Thursday, March 10, 2011

Black Struggle Was Catalyst For Egypt’s Mass Protests


Black Struggle Was Catalyst For Egypt’s Mass Protests

A connection has been established between the Egyptian dissents and the Rev. Martin Luther King’s push for justice for African Americans in the 1950s and 1960s.
Black struggle was catalyst for Egypt’s mass protests

 George E. Hardin

The recent events in Egypt confirm the value of mass demonstrations as a strategy for empowerment and political change. A connection has been established between the Egyptian dissents and the Rev. Martin Luther King’s push for justice for African Americans in the 1950s and 1960s. In Egypt the people arose in opposition to a despot who ruled with an iron fist. In the United States black Americans joined to protest discrimination in their own country. Both movements grew out of protracted discontent over the official abuse of power. In Egypt’s case, it was some 30 years of control by President Hosni Mubarak. In the U.S., it was more than 300 years of oppression, slavery, lynchings and segregation.

The gatherings in Cairo’s Tahrir Square began as a campaign against police brutality, in particular the fatal beating by police of a man suspected of distributing videos of police corruption. It broadened into a general discontent against government abuses.


This comic book, titled “The Montgomery Story”, recently translated into Arabic, is credited for imparting the format for the successful non-violent movement in Egypt.  (Courtesy of NNPA)

Along with Wael Ghonim, whose Facebook and Twitter postings helped engineer the protests that led to President Mubarak’s resignation, credit is being given to a small publication, “The Montgomery Story,” extolling the benefits King’s of nonviolent protest strategy. The publication, in comic-book style for easier reading, tells the story of the Montgomery bus boycott that led to the end of segregated seating. It was translated first into Arabic and then Farsi and reprinted and distributed in Egypt and elsewhere in the Middle East. Adapting the strategy of nonviolent civil disobedience to their own purposes, the Egyptian activists set out to secure basic freedoms, to end human rights abuses and oppressive social conditions,

The Montgomery book was first printed in 1958 by the Fellowship of Reconciliation (founded in 1915) to depict how nonviolent civil disobedience can be effective.

As in the U.S., the Egyptian movement was largely promoted by youth—predominantly those in the 15 to 35 age group. The book was first translated by Dalia Ziada, 27, head of an American Islamic group. The strategy as described emboldened and inspired the activists as they came to realize that change is possible when a unified front is arrayed against one’s oppressors. Ziada praised the book “as contributing to the air of peaceful revolution in Egypt.”

King and the civil rights movement have motivated other freedom fighters throughout the world. Here at home the techniques of the civil rights movement were a catalyst for those advocating for women, children and gays to name a few. Even the anthem of the civil rights movement—“We Shall Overcome”—has been translated and sung around the world to rally for justice, proving that the cries of oppressed people everywhere mingle in the same chorus. The song’s memorable melody and moving lyrics have resounded in China, Latin America, Kosovo, Denmark, Bangkok, India and Africa.

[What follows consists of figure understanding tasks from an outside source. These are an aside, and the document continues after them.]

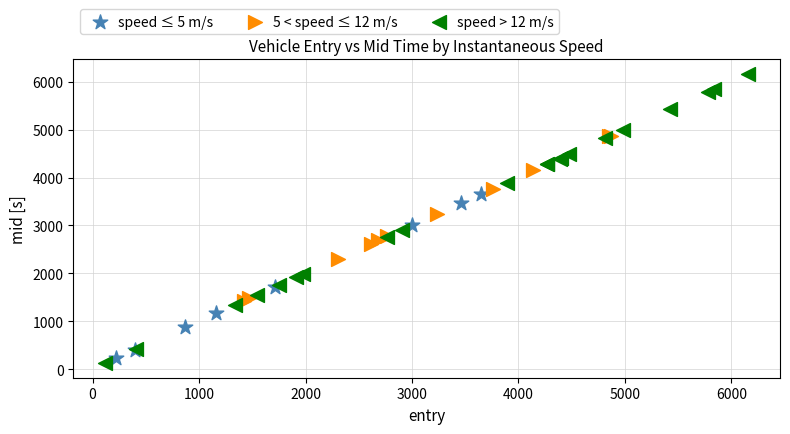

Which series contains the highest Y value?

speed > 12 m/s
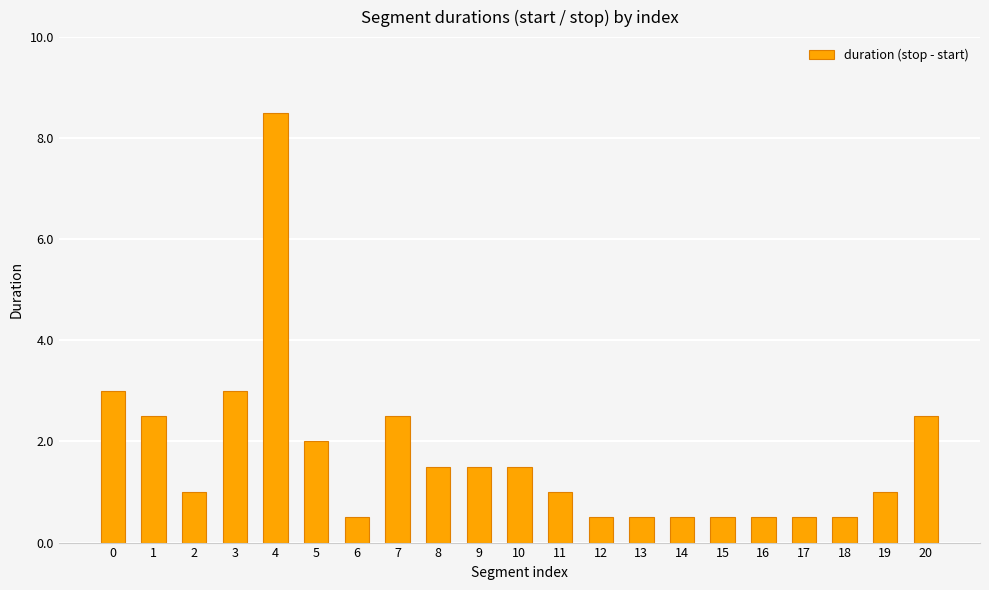

Count the number of data series in this chart.

1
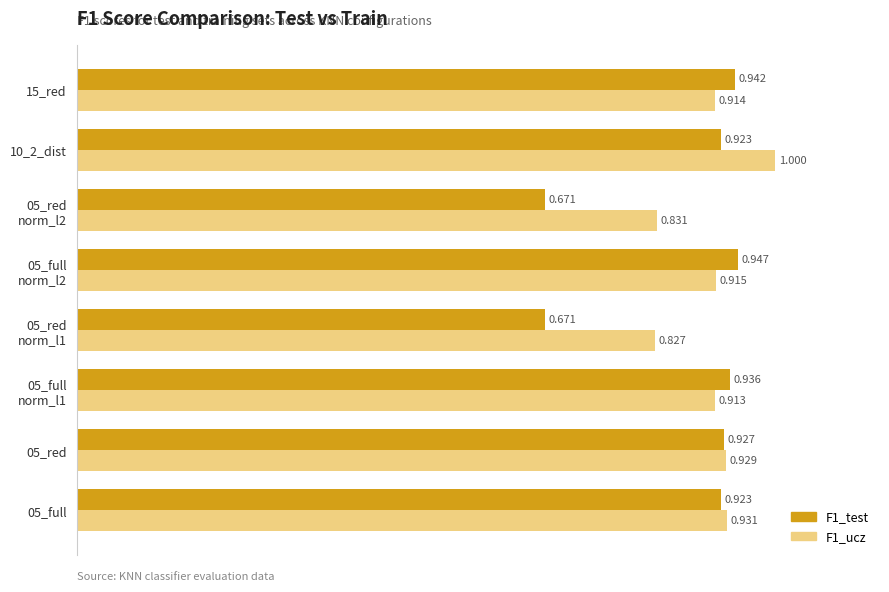

Is the value of F1_ucz at 05_full greater than the value of F1_test at 10_2_dist?

Yes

King said in his Nobel Prize acceptance speech in 1964: “Negroes in the United States, following the people of India, have demonstrated that nonviolence is not sterile passivity, but a powerful moral force which makes for social transformation. Sooner or later all the people of the world will have to discover a way to live together in peace, and thereby transform this pending cosmic elegy into a creative psalm of brotherhood.”

All people are entitled to certain rights merely because they are human beings, an idea that existed long before Thomas Jefferson outlined it in the Declaration of Independence. This concept was reaffirmed in the Universal Declaration of Human Rights adoted by the United Nations General Assembly in December 1948. The document was viewed as necessary because of widespread outrage over the atrocities committed during World War II.

The United States has found that democracy is not exportable like a commodity. But the idea of freedom is likely to be imported by others if they labor under the yoke of oppression. That process is most effective when the people themselves, who are most affected, generate on their own the procedures necessary to improve the conditions under which they live.


George E. Hardin worked as a photographer, reporter and editor, and in public relations during a long career before he retired. His column appears every other week on W.E. A.L.L. B.E.